Texte étudié:
################

Chap. V-1
Note 2

Un seul épisode psychotique.

Un épisode aigu unique est, par définition (des psychiatres) et par convention, considéré comme distinct d'une schizophrénie. Diverses dénominations ont été données à ce type de "phénomène psychiatrique" limité dans le temps. Les énumérer ici ne présente aucun intérêt. L'utilité pratique de cette distinction de l'épisode unique, d'un point de vue thérapeutique (qui, à mon humble avis, est le seul qui importe vraiment - car tout le reste n'est que littérature -), est pour le moins contestable, et a donné lieu à de nombreuses discussions et polémiques entre professionnels, portant sur la question de savoir s'il faut en traiter les cas par neuroleptiques ou non. Pareilles polémiques ne pouvant être résolues ni dans un sens ni dans un autre, elles sont régulièrement reprises à l'occasion de "rencontres, colloques et journées d'étude psychiatriques" dont les conclusions, quoique très verbeuses, sont nécessairement non concluantes.

En effet, au moment où il éclate pour la première fois, rien ne permet de prédire si un "épisode psychotique" sera unique ou, au contraire se répétera (ce qui, par définition, constituerait une bonne raison de l'appeler schizophrénie). On ne pourrait en décider que rétrospectivement, après avoir attendu un temps dont personne ne peut d'avance connaître la durée (au bout de laquelle l'épisode se serait - ou non - reproduit!)

Par conséquent si, pour respecter le "principe de précaution" si cher à certains mais dans d'autres domaines, on choisit d'administrer une médication neuroleptique dans l'hypothèse d'un premier (?)"épisode unique" et pour peut-être en prévenir un second, peut-on se permettre d'interrompre ou d'arrêter la médication, et au bout de combien de temps?

Tant que nous n'aurons aucun critère biologique nous permettant de distinguer à l'avance un épisode unique sans lendemain d'une affection chronique à épisodes aigus récurrents, cette question ne sera pas résolue et chaque praticien ne pourra y répondre qu'en fonction de ses croyances plutôt que de son savoir: il lui faudra parier. Osera-t-il faire franchement part à son patient de cette incertitude et du pari qu'il fait?

J'irai même plus loin: tant que, chez nous (ni peut-être ailleurs), on ne s'efforcera pas sérieusement de rechercher ces critères biologiques, il y aura très peu de chances qu'on les trouve et que la question soit tranchée; mais on pourra bien sûr continuer de se réunir "pour y réfléchir", indéfiniment.

################

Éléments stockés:

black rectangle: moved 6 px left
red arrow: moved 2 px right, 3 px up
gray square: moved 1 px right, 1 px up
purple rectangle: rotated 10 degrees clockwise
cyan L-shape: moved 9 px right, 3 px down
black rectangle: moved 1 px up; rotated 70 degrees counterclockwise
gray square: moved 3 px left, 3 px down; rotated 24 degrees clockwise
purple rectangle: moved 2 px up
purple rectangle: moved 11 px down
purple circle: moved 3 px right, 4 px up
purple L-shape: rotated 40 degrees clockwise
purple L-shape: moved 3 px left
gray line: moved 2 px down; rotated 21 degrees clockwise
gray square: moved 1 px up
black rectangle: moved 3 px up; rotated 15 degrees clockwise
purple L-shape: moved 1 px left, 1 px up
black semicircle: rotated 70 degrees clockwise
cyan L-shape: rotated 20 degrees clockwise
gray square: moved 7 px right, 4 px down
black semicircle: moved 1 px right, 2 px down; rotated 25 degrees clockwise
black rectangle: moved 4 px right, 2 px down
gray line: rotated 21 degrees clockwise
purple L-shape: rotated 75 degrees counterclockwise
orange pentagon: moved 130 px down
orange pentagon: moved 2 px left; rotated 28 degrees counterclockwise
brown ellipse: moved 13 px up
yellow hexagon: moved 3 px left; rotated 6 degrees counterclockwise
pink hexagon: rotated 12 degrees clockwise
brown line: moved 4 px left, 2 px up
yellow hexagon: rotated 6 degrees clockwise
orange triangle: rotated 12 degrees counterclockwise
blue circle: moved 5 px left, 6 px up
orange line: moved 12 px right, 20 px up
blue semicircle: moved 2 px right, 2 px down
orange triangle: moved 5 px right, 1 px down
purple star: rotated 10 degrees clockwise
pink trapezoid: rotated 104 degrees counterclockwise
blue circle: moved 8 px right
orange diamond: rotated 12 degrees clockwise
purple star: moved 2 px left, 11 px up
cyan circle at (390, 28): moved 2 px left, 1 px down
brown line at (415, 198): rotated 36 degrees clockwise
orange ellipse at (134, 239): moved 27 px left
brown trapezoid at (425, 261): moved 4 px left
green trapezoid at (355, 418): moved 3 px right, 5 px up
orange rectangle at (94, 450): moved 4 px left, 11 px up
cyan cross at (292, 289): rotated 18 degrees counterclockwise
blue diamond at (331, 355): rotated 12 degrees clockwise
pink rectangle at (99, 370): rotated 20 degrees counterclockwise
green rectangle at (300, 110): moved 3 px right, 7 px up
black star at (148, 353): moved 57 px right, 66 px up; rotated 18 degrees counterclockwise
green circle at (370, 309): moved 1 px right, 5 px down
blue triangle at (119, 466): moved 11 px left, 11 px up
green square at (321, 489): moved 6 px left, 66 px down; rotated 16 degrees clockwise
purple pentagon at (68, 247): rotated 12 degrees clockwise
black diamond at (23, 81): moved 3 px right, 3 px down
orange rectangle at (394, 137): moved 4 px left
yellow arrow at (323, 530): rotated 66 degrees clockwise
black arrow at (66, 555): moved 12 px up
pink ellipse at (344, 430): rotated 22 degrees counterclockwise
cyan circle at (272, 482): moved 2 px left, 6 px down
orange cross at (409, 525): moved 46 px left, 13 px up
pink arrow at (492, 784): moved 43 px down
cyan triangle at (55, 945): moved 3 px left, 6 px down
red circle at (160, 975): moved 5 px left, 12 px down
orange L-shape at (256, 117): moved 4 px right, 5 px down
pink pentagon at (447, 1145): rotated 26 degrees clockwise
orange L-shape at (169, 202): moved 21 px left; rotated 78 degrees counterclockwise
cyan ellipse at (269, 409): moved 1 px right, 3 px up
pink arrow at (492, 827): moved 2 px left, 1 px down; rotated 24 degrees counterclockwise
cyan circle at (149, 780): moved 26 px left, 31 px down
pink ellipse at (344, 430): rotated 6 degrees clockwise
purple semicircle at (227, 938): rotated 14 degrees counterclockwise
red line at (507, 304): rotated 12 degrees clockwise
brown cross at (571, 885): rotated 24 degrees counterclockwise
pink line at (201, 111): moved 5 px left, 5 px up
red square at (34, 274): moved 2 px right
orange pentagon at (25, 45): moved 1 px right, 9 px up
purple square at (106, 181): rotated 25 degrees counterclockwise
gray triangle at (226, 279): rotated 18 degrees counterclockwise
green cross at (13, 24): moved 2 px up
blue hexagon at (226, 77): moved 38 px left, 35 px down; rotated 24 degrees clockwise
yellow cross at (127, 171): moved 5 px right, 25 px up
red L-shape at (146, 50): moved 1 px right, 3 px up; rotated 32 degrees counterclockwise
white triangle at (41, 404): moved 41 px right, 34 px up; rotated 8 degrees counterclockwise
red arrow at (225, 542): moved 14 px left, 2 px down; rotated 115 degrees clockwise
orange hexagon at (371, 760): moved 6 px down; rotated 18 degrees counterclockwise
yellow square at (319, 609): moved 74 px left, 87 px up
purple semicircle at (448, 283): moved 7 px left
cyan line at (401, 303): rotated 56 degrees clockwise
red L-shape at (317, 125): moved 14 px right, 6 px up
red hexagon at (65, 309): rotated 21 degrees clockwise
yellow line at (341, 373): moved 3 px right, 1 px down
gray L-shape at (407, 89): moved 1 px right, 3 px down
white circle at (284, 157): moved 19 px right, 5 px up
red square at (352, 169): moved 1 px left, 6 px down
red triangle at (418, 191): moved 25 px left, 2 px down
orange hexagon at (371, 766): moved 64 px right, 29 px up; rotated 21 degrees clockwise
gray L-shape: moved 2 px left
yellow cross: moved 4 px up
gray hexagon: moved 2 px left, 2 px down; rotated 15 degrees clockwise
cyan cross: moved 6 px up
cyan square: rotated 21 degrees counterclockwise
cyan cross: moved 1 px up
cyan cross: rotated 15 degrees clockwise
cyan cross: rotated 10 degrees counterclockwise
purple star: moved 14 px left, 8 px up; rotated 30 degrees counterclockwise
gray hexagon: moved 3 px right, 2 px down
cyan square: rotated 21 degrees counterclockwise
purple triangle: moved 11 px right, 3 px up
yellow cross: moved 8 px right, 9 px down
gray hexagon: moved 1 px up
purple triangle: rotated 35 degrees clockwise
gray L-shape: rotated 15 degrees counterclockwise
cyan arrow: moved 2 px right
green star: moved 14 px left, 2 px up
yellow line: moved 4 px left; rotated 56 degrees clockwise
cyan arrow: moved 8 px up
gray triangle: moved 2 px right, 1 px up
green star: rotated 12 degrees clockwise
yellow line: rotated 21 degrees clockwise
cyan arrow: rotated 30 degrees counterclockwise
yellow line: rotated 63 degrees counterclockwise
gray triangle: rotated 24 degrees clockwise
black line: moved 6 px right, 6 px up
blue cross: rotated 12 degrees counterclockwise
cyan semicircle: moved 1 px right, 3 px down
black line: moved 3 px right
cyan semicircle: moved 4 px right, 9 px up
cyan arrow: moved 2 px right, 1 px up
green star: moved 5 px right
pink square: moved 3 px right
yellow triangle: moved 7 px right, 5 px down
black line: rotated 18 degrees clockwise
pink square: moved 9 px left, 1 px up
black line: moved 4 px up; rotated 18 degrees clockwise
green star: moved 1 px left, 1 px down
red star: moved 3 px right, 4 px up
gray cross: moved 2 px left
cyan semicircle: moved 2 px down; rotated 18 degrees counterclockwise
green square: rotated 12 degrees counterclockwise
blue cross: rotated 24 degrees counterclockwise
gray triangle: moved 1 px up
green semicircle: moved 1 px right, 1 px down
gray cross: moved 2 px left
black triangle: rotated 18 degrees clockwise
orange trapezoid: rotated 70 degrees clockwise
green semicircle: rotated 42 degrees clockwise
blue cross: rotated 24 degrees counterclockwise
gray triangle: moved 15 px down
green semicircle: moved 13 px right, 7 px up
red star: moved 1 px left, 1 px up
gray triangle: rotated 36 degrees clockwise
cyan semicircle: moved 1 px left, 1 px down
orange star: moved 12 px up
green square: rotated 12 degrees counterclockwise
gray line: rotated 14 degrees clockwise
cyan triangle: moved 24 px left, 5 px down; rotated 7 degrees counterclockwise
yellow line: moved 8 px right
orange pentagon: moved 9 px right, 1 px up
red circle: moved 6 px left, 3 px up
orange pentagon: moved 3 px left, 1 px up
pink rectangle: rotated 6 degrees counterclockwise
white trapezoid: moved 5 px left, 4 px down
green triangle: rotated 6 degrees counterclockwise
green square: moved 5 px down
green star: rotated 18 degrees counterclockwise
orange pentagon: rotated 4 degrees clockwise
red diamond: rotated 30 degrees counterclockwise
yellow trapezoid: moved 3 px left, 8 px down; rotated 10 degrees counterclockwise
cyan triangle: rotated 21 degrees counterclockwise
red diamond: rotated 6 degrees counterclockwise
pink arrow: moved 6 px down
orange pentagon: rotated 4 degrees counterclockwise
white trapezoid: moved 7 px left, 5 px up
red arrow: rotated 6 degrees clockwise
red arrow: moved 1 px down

################

Détails du problème: Indiquez ce qui manque, selon le texte sur l'épisode psychotique unique, pour distinguer à l'avance un épisode unique sans lendemain d'une affection chronique à épisodes aigus récurrents. Appuyez-vous uniquement sur le texte.

Tâche accomplie: Il manque un critère biologique permettant d'établir cette distinction à l'avance.